*Objectives*:
a – In the article on deaths and injuries in the Smoky Mountains, how far did Taylor Terrell fall from the top of Rainbow Falls?
b – Copy out word for word the stretch of the Smoky Mountains article that opens with "That last clip" and stops after "when it spread.".
-- Start Article --
Every year in the Smoky Mountains another visitor’s death makes the local news.

 

“What a scary experience, Gabriel Alexander was attacked while in the Great Smoky Mountains National Park.”

 

“Life or death rescue on the Appalachian Trail—all caught on camera.”

 

“Family and friends are mourning the deaths of two college students killed in a waterfall accident who had slipped while hiking.”

 

“Some heartbreaking news out of Macon this evening, where a young news anchor has died just one day short of her twenty-fifth birthday.”

 

That last clip marks the most recent fatality to occur in one of the many parks and forests in Western North Carolina—that of Taylor Terrell, of Macon, Georgia—who died after falling some 185 feet from the top of Rainbow Falls in Transylvania County's Gorges State Park. Terrell was a beloved morning news anchor in central Georgia, and word of her death in late July shook the community of Macon when it spread.

 

“A face that’s familiar to you here on Daybreak is no longer with us— 41 NBC News anchor Taylor Terrell was involved in an accident overnight, and did not survive…”

 

Unfortunately, news like this happens all-too-often in the Smoky Mountains. According to the National Parks Service, an average of 129 people sustain some kind of serious injury while visiting the Smokies; including fifty automobile accidents, thirty-eight related to hiking, sixteen bicycle accidents, and nine waterfalls, like Terrell’s.

 

 

Credit Davin Eldridge
The trail to Rainbow Falls is roughly a mile and a half long.
-- End Article --
-- Start Recorded data --
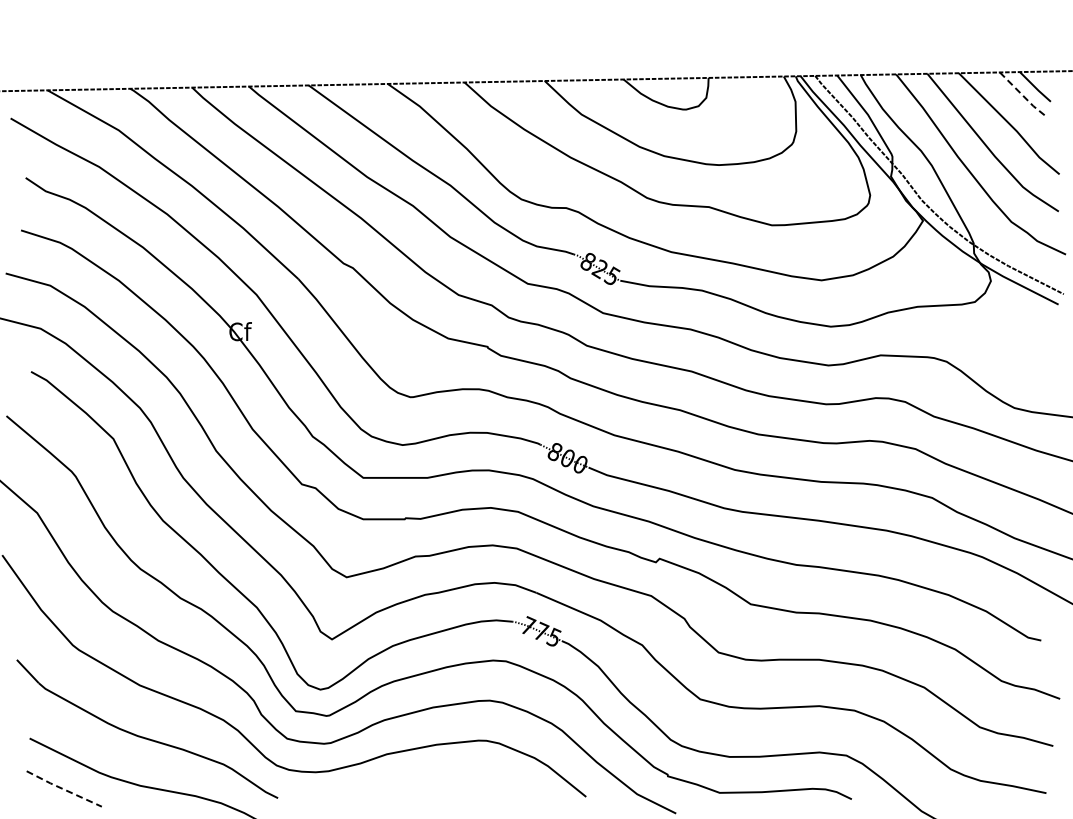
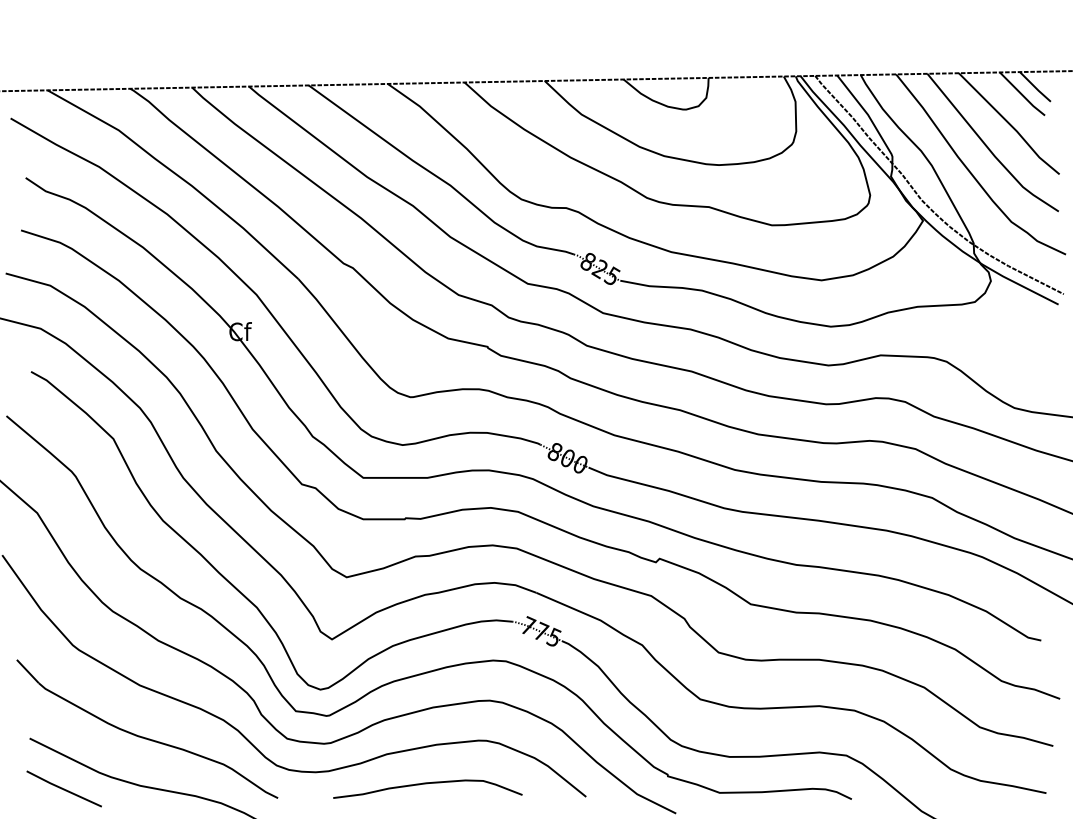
line at (1022, 95): dashed -> solid
curve at (427, 784): none -> present
line at (63, 789): dashed -> solid
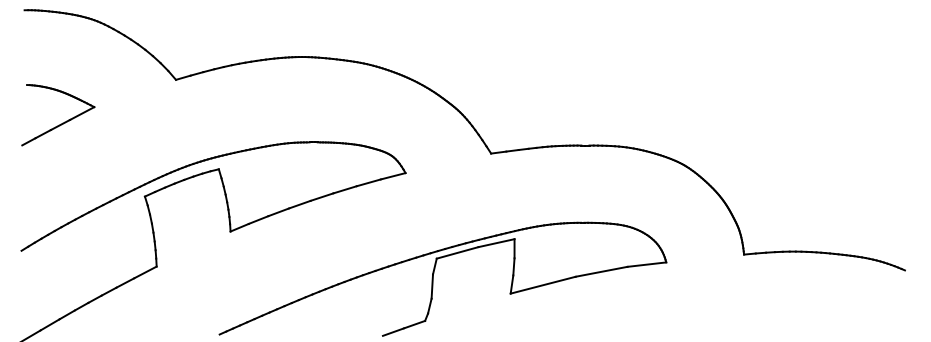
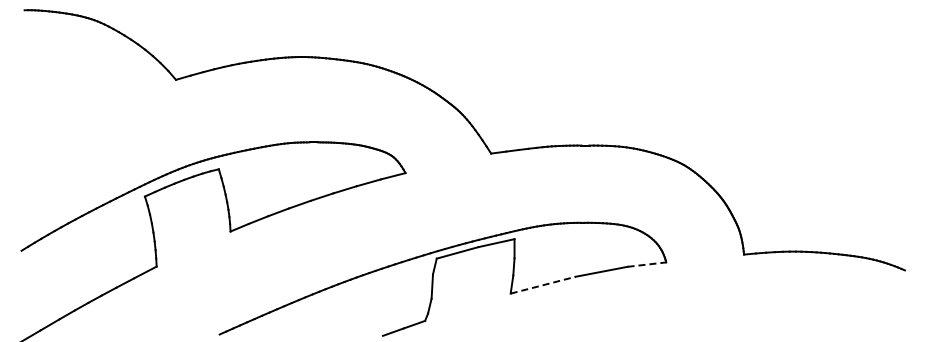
part at (62, 122): present -> none
line at (647, 264): solid -> dashed
line at (543, 285): solid -> dashed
-- End Recorded data --
*Task-by-task solutions*:
a – Some 185 feet.

b –
That last clip marks the most recent fatality to occur in one of the many parks and forests in Western North Carolina—that of Taylor Terrell, of Macon, Georgia—who died after falling some 185 feet from the top of Rainbow Falls in Transylvania County's Gorges State Park. Terrell was a beloved morning news anchor in central Georgia, and word of her death in late July shook the community of Macon when it spread.